Increasing attendance at the “Salon EMBALLAGE 2012”, expanded contacts with international packaging associations, in addition to the “Eco-design methodological guidebook” due out in April, etc. The Conseil National de l’Emballage (the French Packaging Council) definitely has a busy schedule for the year 2012. Michel Fontaine tells us all about the highlights of this year.
You wanted to strengthen your presence at the EMBALLAGE trade show, didn’t you?
This is one of the major trade shows in the world, along with those in the US, Japan and Germany. Since the role of the CNE is to work out and spread best practices for packaging, it seemed natural and relevant to be part of it. We have been working with the organizing team and the exhibition manager, Véronique Sestrières, for over a year to achieve this.
We had both noticed that there was a myriad of products claiming to be eco-designed on the packaging market. Our starting point was to ask ourselves what “eco-design” really meant, and how to improve the eco-design approach.

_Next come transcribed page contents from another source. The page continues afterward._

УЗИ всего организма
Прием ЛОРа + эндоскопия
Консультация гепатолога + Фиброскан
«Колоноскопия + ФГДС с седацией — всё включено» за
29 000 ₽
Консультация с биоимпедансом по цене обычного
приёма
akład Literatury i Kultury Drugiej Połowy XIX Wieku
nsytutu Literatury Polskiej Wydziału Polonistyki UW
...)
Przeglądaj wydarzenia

This is the subject of your “eco-design guidebook” – a document of real public interest – available on your website, isn’t it?

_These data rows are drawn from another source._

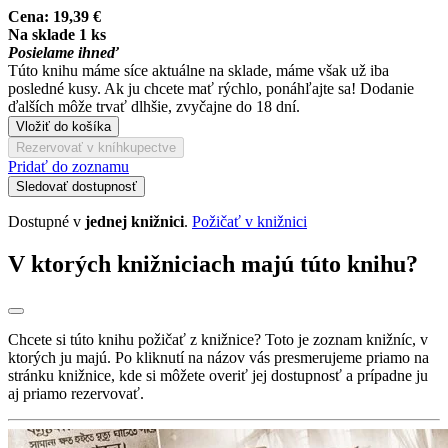
Cena:
19,39 €
Na sklade 1 ks
Posielame ihneď
Túto knihu máme síce aktuálne na sklade, máme však už iba
posledné kusy. Ak ju chcete mať rýchlo, ponáhľajte sa! Dodanie
ďalších môže trvať dlhšie, zvyčajne do 18 dní.
Vložiť do košíka
Rezervovať v kníhkupectve
Pridať do zoznamu
Sledovať dostupnosť
Dostupné v
jednej knižnici
.
Požičať v knižnici
V ktorých knižniciach majú túto knihu?
Chcete si túto knihu požičať z knižnice? Toto je zoznam knižníc, v
ktorých ju majú. Po kliknutí na názov vás presmerujeme priamo na
stránku knižnice, kde si môžete overiť jej dostupnosť a prípadne ju
aj priamo rezervovať.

Yes, that’s why a working group was formed, which brought together about 30 participants (such as the food industry, retailers, packaging professionals, consumers’associations, designers, experts…) for over a year. We have been working to write a kind of practical guide to help companies that are determined to implement eco-design measures.
This guide is meant for all companies, but especially for small-sized businesses that lack human and financial resources. Indeed, most of the time, larger companies are already well developed. It consists of 25 questions meant to raise awareness about eco-design, which fully explain how to produce eco-friendly products and packaging.
Take pallets for instance. It’s a major issue in terms of the environment. Better-designed products and packaging means more items on a pallet, stocking less and in the end fewer trucks on the roads. Here, an inch makes a big difference and anticipation is therefore crucial.
It’s one of the points addressed in the report. These are simple principles, practical issues that we hope will help improve the implementation of eco-design measures.
Mainly, the “Salon EMBALLAGE” is an opportunity for you to raise awareness about eco-design, isnt’it?
Absolutely, it will be one of the highlights of the exhibition. This has been the subject of many discussions we had with our American and European counterparts. Thus, we want to emphasize the differences of eco-design conceptions in different parts of the world during the round table discussions we will organize.
It’s really interesting to see how each country has its own conception of a product’s “end-of-life”.
In Europe, for instance, the European Commission passed laws on “producer extended responsibility” (PER) long ago. Now, producers pay environmental taxes that contribute to the cost of recovery and recycling for their products. It is symbolized by a green dot in Europe and “Eco-Emballages” in France.
Moreover, in France, the “Grenelle de l’Environnement” (a summit on environmental issues which gathers all major stakeholders) helped increase public awareness even more.
In the United States, companies are not constrained by mandatory standards: public authorities are in charge of waste management. Yet, recycling continues to gain ground and has now become a business in its own right.
In Great Britain, consumers are much more involved and huge progress has been made thanks to various environmental associations.
Comparing these conceptions is very interesting.
Are you planning to publish a guide in November 2012 on “environmental claims in packaging”?
The CNE will stick to its principles: promoting best practices and informing companies, consumers and public authorities alike.
In 2011, it had already published a position paper stating the different regulations in force regarding communication on this topic. It was about putting an end to inaccuracy and untruth.
For example, if a manufacturer chooses to use glass containers rather than plastic ones, does this necessarily have a negative impact on environment? Don’t you think there are false truths that need to be cleared up when it comes to environment?
The main idea in this guide is to take 25 to 30 every-day life examples and explain what is true and what is not. It will be entitled “Environmental claims: directions for use”.
Moreover, the French ministry of the environment and ADEME (the French Environment and Energy Management Agency) support the actions we are undertaking.